At 01:22 PM 12/31/2002, Peter Lofting wrote:

The main reasons to have short human-readable glyphnames are:

(1) to have name identifiers for un-encoded glyphs.
e.g. A.swash1 A.swash2 A.smallcap A.initialcap A.endflourish A_period.swash
These naming conventions may also be applied using uniXXXX format names, and are so used in plenty of fonts for un-encoded variants of non-AGL glyphs, e.g.:

uni06AB.swash uni06AB.swash2 uni06AB_uni06D2.final

(2) to use these names in writing shaping behaviour rules. This applies to both OpenType and AAT (MIF) shaping rules.

Writing glyph substitution/transformation algebra is much easier if the string is short, unbroken, and readable/recognizable. Unicode names don't fulfil all these criteria and the uniXXXX format is opaque, which prevents debugging and re-use of the shaping rule libraries.
The uniXXXX format is not opaque, but it is obviously harder to work with than human-readable names *during production* unless you happen to have memorised the Unicode Standard. But the AGL and the Adobe glyph naming conventions are specifically concerned with final, shipping font glyph names, not with names used in production. This is why I am bewildered by the sudden appearance, in this new AGL, of all Adobe's internal production names. The implication of including names in the AGL is that these names will be recognised by ATM, CoolType and other Adobe text engines and mapped to corresponding Unicode values. Unless all these engines have always been able to recognise the Adobe production names included in the new AGL, it can't be a good idea to include them, because fonts using these names would not work with older versions of ATM etc. If these engines can recognise all these names, then all the new AGL really does is document a set of acceptable alternative names for some characters, that may be used in shipping fonts instead of othe AGL names or uniXXXX names. I continue to think that this version of the AGL may simply be an error, and that Adobe did not intend to publicise their internal production names in this way.

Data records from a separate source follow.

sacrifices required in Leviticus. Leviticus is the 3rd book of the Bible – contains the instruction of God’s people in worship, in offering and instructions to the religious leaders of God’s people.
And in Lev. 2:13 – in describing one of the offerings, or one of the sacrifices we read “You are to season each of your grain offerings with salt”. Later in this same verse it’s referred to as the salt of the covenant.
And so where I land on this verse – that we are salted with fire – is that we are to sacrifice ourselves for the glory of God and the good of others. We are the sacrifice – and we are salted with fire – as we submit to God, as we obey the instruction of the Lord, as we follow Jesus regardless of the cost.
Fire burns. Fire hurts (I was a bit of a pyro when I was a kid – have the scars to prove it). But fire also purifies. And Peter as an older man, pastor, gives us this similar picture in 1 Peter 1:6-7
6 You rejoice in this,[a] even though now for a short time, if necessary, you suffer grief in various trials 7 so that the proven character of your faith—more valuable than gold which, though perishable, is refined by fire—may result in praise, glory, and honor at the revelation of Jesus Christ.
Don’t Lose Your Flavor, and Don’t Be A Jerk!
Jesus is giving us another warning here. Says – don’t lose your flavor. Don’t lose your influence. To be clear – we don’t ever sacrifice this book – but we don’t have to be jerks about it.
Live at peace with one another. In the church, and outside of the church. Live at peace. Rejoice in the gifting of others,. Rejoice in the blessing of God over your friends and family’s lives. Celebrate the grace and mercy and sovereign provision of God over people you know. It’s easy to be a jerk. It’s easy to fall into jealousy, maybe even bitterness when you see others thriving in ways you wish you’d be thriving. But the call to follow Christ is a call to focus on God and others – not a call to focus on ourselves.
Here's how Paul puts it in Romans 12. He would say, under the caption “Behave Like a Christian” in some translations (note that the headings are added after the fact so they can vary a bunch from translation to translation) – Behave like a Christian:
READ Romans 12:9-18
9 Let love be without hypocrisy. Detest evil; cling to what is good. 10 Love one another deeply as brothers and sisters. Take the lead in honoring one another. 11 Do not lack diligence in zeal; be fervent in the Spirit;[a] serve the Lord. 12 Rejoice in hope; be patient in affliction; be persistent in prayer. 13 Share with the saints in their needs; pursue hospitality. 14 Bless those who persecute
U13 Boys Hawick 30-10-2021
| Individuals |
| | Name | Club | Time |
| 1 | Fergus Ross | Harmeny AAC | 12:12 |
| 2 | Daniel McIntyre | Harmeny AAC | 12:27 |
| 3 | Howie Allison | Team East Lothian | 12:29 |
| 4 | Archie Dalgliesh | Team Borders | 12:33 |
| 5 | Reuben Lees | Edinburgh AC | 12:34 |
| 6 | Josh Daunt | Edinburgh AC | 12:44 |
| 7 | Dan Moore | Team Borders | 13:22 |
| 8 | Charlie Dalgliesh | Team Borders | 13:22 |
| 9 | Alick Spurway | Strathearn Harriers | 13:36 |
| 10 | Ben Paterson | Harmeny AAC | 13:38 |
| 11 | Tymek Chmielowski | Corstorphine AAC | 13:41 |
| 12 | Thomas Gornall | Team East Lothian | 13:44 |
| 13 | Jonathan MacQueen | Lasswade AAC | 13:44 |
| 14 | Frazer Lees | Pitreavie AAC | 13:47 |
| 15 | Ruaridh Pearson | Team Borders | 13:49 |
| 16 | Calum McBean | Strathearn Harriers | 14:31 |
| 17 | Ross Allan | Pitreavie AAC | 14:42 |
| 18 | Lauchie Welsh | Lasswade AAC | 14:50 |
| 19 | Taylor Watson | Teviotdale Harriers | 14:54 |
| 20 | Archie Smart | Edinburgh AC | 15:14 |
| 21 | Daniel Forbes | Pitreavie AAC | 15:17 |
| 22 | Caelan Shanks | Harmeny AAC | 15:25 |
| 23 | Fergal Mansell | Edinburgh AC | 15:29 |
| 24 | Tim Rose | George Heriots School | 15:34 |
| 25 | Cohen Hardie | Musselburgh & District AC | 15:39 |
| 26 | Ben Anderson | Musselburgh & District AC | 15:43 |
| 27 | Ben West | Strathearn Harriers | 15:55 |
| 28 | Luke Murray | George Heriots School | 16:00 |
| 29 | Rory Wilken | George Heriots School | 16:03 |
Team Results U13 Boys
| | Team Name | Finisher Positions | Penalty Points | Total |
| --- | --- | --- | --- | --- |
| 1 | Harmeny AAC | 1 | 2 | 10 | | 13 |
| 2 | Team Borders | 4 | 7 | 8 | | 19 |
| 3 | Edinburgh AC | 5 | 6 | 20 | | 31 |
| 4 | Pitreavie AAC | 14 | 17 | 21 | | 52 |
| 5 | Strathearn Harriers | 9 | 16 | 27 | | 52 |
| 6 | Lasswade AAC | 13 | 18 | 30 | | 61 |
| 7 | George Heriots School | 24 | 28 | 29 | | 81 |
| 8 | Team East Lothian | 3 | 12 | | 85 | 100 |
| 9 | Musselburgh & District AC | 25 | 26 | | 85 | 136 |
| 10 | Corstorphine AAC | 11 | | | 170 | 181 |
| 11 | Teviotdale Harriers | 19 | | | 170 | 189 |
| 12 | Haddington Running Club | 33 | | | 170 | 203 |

At Tiro, we have an extensive set of human-friendly production names used for Arabic, Hebrew, Cyrillic, etc., but these are always swapped out before we ship a font and replaced by AGL 1.2 (where they differ, e.g. the AFII names for Cyrillic, Arabic and Hebrew) or uniXXXX names.

I disagree that using uniXXXX names in production would 'prevent ... re-use of shaping rule libraries'. Human-friendly production names are simply a convenience, and I can't think of anything we do with them (including deriving lookup rules from glyph repertoire spreadsheets) that we couldn't do using uniXXXX names with the same conventions for un-encoded glyphs.

Happy New Year, Peter et al.

John Hudson

Tiro Typeworks www.tiro.com
Vancouver, BC [EMAIL PROTECTED]

A book is a visitor whose visits may be rare,
or frequent, or so continual that it haunts you
like your shadow and becomes a part of you.